* _OBJETIVO DA TAREFA_
Por favor, continue o trecho sobre saúde mental e automedicação a partir da última frase apresentada.

++++ TRECHO FORNECIDO

Além disso, prossegue ele, o medo da morte, a perda de renda, de perspectiva e de emprego representam fatores que impactam a saúde mental.

De fato, mais da metade da população (53%) declarou ter experimentado uma piora na saúde mental no último ano, segundo estudo realizado pelo Instituto Ipsos a pedido do Fórum Econômico Mundial. “Por isso, cresceu a busca por antidepressivos e ansiolíticos, como clonazepam, alprazolam e diazepam, que têm potencial de dependência e maior risco de automedicação”, complementa.

O consumo de medicamentos por conta própria é uma realidade para 73% dos brasileiros, aponta estudo realizado em 2020 pela plataforma de saúde Consulta Remédios. Para 43% dos participantes, o procedimento é um hábito apesar de conhecer os perigos da prática.

++++++++
++++ INFORMAÇÕES

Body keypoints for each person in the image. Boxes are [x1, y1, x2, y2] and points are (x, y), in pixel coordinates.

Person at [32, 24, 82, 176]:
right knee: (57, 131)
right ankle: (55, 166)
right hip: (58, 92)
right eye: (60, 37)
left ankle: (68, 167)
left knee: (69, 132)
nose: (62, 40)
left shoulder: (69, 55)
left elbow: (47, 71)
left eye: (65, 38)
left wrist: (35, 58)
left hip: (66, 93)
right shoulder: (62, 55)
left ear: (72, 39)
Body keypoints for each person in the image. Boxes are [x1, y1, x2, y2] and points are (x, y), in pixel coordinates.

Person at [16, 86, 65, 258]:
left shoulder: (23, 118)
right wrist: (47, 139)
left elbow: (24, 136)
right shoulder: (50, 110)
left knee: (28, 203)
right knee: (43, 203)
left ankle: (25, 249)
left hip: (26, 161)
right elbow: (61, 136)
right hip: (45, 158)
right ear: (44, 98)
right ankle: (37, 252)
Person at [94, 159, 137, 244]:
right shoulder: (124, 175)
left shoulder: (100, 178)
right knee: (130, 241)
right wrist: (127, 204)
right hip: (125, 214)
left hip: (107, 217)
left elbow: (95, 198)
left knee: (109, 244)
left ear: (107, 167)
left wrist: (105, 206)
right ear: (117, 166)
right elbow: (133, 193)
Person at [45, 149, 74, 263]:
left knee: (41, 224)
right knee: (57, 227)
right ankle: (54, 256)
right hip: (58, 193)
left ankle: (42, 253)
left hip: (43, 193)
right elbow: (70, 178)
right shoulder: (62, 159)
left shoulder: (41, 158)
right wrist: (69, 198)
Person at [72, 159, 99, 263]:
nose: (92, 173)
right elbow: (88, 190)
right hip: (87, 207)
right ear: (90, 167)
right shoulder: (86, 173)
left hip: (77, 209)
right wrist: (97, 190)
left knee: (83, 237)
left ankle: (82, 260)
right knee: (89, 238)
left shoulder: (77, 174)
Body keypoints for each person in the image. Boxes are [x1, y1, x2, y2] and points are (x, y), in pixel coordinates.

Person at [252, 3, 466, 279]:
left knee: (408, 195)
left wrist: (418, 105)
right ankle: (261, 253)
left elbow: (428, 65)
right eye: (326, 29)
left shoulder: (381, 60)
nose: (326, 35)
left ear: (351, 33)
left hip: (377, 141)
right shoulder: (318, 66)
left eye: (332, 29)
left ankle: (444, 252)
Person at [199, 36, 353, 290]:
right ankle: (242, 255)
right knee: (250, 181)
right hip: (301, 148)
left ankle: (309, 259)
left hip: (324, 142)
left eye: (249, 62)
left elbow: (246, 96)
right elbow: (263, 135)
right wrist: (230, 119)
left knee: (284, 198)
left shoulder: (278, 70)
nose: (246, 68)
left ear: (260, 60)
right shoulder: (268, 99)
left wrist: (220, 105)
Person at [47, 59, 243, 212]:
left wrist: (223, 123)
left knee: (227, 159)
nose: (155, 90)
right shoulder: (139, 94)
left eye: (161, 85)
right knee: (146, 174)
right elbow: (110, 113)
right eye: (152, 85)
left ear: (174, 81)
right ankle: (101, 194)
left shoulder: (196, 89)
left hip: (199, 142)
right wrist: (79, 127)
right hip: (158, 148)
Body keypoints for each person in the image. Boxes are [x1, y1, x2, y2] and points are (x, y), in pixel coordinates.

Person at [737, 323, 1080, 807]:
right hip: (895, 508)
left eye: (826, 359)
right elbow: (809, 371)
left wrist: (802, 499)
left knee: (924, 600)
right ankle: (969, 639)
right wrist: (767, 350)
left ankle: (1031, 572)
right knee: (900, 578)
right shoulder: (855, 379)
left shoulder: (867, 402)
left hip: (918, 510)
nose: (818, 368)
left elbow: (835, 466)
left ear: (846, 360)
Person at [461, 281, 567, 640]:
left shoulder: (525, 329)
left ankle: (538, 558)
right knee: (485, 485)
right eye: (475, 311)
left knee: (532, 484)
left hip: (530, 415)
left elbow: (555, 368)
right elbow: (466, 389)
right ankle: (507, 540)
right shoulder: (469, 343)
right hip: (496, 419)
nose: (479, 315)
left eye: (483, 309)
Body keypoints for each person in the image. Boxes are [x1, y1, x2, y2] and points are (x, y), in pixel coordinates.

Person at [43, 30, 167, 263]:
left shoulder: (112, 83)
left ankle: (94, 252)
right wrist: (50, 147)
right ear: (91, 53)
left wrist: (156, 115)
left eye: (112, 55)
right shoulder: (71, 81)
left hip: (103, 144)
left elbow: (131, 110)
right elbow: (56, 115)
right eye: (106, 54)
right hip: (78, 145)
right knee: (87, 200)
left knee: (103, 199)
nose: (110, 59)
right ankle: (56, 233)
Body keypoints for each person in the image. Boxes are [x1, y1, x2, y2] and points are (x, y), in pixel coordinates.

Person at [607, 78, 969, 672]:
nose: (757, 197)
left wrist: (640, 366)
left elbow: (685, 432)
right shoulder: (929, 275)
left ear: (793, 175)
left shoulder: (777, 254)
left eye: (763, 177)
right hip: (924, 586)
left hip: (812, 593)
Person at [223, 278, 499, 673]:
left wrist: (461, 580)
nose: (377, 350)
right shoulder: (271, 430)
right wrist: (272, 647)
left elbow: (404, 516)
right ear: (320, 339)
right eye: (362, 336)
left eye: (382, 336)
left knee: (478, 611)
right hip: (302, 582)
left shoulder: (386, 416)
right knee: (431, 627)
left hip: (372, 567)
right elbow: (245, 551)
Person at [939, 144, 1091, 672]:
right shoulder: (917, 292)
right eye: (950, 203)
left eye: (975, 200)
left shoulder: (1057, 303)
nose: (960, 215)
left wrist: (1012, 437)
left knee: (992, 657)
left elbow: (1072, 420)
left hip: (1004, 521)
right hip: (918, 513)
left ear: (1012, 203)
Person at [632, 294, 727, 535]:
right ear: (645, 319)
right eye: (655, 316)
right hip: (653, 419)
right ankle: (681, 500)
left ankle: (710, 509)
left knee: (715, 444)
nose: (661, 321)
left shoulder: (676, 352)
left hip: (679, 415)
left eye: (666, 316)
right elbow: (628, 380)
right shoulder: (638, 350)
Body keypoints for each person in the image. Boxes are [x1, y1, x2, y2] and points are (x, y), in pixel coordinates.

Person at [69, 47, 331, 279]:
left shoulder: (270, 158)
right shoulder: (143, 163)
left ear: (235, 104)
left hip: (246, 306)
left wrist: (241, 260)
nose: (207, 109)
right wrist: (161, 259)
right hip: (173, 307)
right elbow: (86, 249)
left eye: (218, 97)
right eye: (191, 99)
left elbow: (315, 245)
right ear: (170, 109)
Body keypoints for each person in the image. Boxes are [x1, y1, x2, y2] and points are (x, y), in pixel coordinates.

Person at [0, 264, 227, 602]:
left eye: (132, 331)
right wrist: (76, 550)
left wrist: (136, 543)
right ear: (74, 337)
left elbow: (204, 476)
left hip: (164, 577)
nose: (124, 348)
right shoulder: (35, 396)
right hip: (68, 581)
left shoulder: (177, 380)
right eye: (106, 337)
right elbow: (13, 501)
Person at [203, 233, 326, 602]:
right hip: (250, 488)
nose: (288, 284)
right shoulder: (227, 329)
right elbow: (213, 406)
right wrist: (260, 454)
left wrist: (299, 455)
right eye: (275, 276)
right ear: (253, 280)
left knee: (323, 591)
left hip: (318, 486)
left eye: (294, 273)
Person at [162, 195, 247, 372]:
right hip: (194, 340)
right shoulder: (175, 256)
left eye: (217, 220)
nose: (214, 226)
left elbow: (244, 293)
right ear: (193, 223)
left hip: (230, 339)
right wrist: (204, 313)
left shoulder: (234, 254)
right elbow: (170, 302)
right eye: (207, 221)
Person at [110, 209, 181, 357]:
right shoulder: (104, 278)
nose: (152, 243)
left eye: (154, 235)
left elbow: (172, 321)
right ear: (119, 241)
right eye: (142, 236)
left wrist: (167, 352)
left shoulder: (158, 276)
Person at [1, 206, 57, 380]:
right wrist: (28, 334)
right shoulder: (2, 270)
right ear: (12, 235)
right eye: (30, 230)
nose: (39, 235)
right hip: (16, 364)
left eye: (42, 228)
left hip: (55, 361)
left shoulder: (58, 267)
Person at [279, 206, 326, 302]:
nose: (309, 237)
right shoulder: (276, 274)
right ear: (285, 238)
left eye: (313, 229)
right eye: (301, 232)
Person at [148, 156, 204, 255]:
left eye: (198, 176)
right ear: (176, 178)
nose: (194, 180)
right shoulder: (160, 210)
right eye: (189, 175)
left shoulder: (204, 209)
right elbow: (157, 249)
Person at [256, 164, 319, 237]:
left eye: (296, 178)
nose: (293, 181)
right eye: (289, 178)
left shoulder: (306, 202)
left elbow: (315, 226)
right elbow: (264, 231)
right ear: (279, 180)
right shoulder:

++++++++

* _RESPOSTA DO EXERCÍCIO_
Automedicação representa riscos para a vida

Sender explica que a prática de automedicação envolve uma série de perigos, motivo pelo qual o acompanhamento de profissionais como psiquiatras e psicólogos é fundamental para quaisquer tratamentos. 

“Toda orientação médica se pauta em longos anos de pesquisas envolvendo indicações e contraindicações, além de custos e benefícios de qualquer tratamento”, pontua. “Por isso, quando alguém se automedica, na prática, ela dispensa a necessidade dessas evidências, o que representa uma perigosa maneira de se ignorar a própria ciência”.

Entre os principais riscos, o CEO do Espaço Calmamente explica que medicar-se por conta própria pode levar à piora de doenças físicas, transtornos mentais e colaborar para a formação de outros problemas, estendendo o tempo, o sofrimento e a energia referentes a uma condição que já poderia estar sendo abordada de forma efetiva.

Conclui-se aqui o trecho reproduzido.